» Collected data:
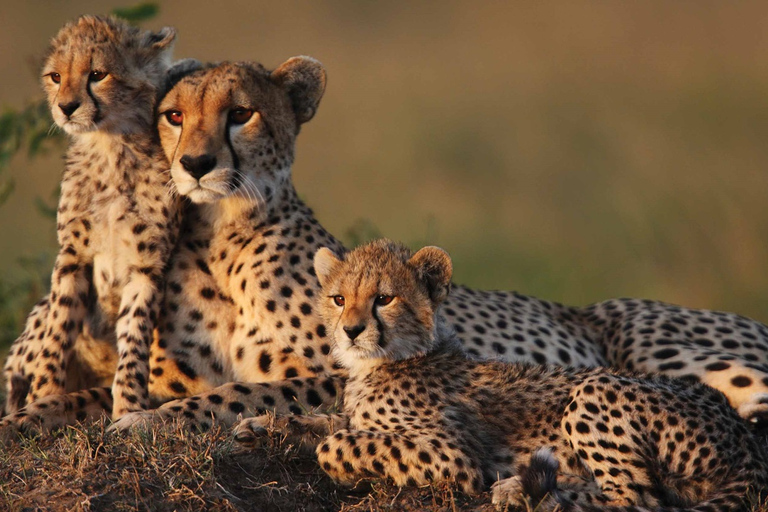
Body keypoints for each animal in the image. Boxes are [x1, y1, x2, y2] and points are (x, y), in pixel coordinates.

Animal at [234, 241, 768, 512]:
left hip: (595, 389)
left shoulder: (454, 456)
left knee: (638, 498)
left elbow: (338, 443)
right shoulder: (356, 414)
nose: (350, 330)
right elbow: (327, 421)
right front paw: (262, 426)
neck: (388, 361)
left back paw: (530, 492)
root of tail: (740, 431)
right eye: (339, 298)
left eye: (384, 298)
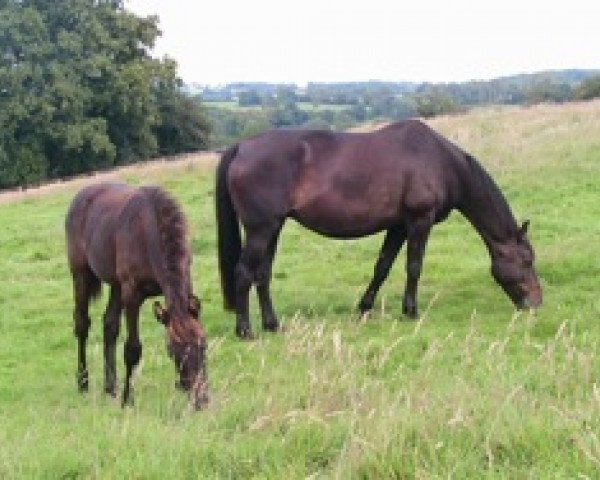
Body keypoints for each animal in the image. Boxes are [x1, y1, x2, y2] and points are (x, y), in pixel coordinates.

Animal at [66, 184, 209, 408]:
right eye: (173, 350)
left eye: (204, 344)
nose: (200, 399)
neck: (149, 233)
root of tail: (81, 195)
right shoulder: (132, 295)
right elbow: (132, 349)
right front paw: (127, 399)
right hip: (81, 275)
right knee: (81, 324)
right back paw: (83, 382)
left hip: (116, 286)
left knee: (109, 325)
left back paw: (110, 386)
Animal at [217, 120, 544, 340]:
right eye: (527, 261)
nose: (536, 304)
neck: (439, 160)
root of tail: (241, 147)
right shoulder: (419, 221)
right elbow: (414, 267)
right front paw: (411, 311)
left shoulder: (398, 226)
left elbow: (382, 267)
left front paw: (364, 308)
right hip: (261, 229)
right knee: (244, 273)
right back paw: (245, 331)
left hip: (273, 227)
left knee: (262, 275)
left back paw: (272, 325)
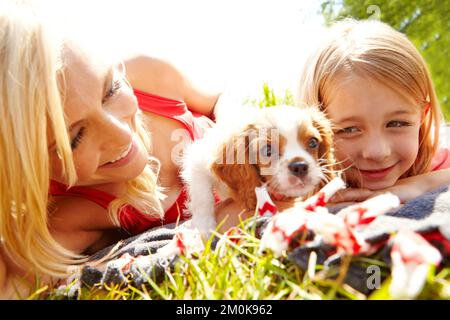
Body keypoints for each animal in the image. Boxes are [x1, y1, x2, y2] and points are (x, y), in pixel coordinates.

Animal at [181, 105, 336, 235]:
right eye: (267, 151)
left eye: (313, 142)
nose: (300, 166)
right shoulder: (198, 160)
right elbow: (203, 196)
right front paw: (205, 227)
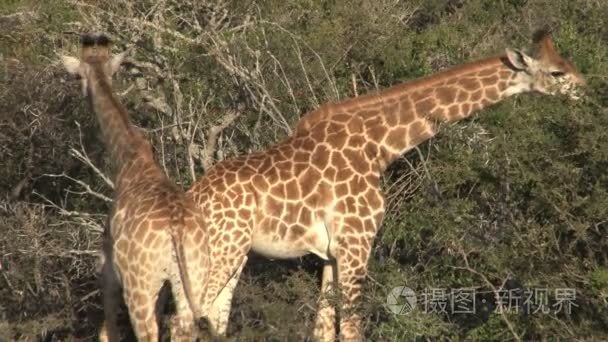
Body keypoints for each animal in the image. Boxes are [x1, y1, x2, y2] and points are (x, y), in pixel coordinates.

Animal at [61, 34, 209, 340]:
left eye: (78, 75)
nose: (83, 96)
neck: (128, 158)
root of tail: (177, 229)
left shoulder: (107, 268)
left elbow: (107, 331)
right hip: (194, 276)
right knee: (184, 326)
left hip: (138, 285)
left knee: (147, 330)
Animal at [186, 30, 584, 340]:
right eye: (557, 71)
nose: (586, 89)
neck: (379, 146)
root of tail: (191, 198)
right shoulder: (357, 240)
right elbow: (351, 328)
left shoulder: (330, 252)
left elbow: (323, 328)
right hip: (223, 248)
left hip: (232, 253)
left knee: (213, 317)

» Your goal: Give back each entry exactly as it appears, with no pictures.

» Response area:
Body keypoints for each animal in the image. Boxes are [x1, y1, x2, y2] and points are (x, y), in pixel coordinates.

Animal at [234, 241, 768, 512]:
left hip: (595, 389)
left shoulder: (454, 456)
left knee: (638, 498)
left elbow: (338, 443)
right shoulder: (356, 414)
nose: (350, 330)
right elbow: (327, 421)
right front paw: (262, 426)
neck: (388, 361)
left back paw: (530, 492)
root of tail: (740, 431)
right eye: (339, 298)
left eye: (384, 298)
Body keypoints for each animal in the image. Boxes are [x1, y1, x2, y2] and points are (x, y), in pixel coordinates.

Animal at [66, 184, 209, 408]:
right eye: (173, 350)
left eye: (204, 344)
nose: (200, 399)
neck: (149, 233)
root of tail: (81, 195)
right shoulder: (132, 295)
right elbow: (132, 349)
right front paw: (127, 399)
right hip: (81, 275)
right knee: (81, 324)
right back paw: (83, 382)
left hip: (116, 286)
left knee: (109, 325)
left back paw: (110, 386)
Animal at [217, 120, 544, 340]:
right eye: (527, 261)
nose: (536, 304)
neck: (439, 160)
root of tail: (241, 147)
right shoulder: (419, 221)
right elbow: (414, 267)
right front paw: (411, 311)
left shoulder: (398, 226)
left elbow: (382, 267)
left front paw: (364, 308)
right hip: (261, 229)
right knee: (244, 273)
right back paw: (245, 331)
left hip: (273, 227)
left knee: (262, 275)
left back paw: (272, 325)
Body keypoints for each animal in the image. Boxes are [x1, y1, x2, y2] and points are (x, y), in pixel coordinates.

Animal at [181, 105, 336, 235]:
right eye: (267, 151)
left eye: (313, 142)
nose: (300, 166)
right shoulder: (198, 160)
right elbow: (203, 196)
right front paw: (205, 227)
Body keypoints for each animal in the image. Boxes are [x1, y1, x2, y2] and points are (x, y), in pixel coordinates.

Animal at [61, 34, 209, 340]:
left eye: (78, 75)
nose: (83, 96)
neck: (128, 158)
root of tail: (177, 229)
left shoulder: (107, 268)
left elbow: (107, 331)
right hip: (194, 276)
right knee: (184, 326)
left hip: (138, 285)
left knee: (147, 330)
Animal at [186, 30, 584, 340]:
right eye: (557, 71)
nose: (586, 89)
neck: (379, 146)
root of tail: (191, 198)
right shoulder: (357, 240)
right elbow: (351, 328)
left shoulder: (330, 252)
left elbow: (323, 328)
right hip: (223, 248)
left hip: (232, 253)
left knee: (213, 317)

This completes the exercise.